## [Exercise instructions]
Copy every line of the material below without changing anything, and leave the pictures out.

*** Data provided ***

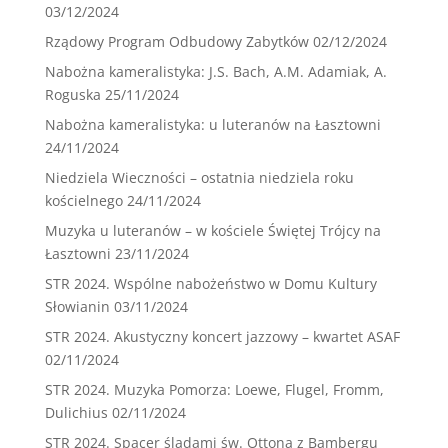
03/12/2024
Rządowy Program Odbudowy Zabytków
02/12/2024
Nabożna kameralistyka: J.S. Bach, A.M. Adamiak, A.
Roguska
25/11/2024
Nabożna kameralistyka: u luteranów na Łasztowni
24/11/2024
Niedziela Wieczności – ostatnia niedziela roku
kościelnego
24/11/2024
Muzyka u luteranów – w kościele Świętej Trójcy na
Łasztowni
23/11/2024
STR 2024. Wspólne nabożeństwo w Domu Kultury
Słowianin
03/11/2024
STR 2024. Akustyczny koncert jazzowy – kwartet ASAF
02/11/2024
STR 2024. Muzyka Pomorza: Loewe, Flugel, Fromm,
Dulichius
02/11/2024
STR 2024. Spacer śladami św. Ottona z Bambergu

*** End of Data provided ***

## [Exercise solution]
03/12/2024
Rządowy Program Odbudowy Zabytków
02/12/2024
Nabożna kameralistyka: J.S. Bach, A.M. Adamiak, A.
Roguska
25/11/2024
Nabożna kameralistyka: u luteranów na Łasztowni
24/11/2024
Niedziela Wieczności – ostatnia niedziela roku
kościelnego
24/11/2024
Muzyka u luteranów – w kościele Świętej Trójcy na
Łasztowni
23/11/2024
STR 2024. Wspólne nabożeństwo w Domu Kultury
Słowianin
03/11/2024
STR 2024. Akustyczny koncert jazzowy – kwartet ASAF
02/11/2024
STR 2024. Muzyka Pomorza: Loewe, Flugel, Fromm,
Dulichius
02/11/2024
STR 2024. Spacer śladami św. Ottona z Bambergu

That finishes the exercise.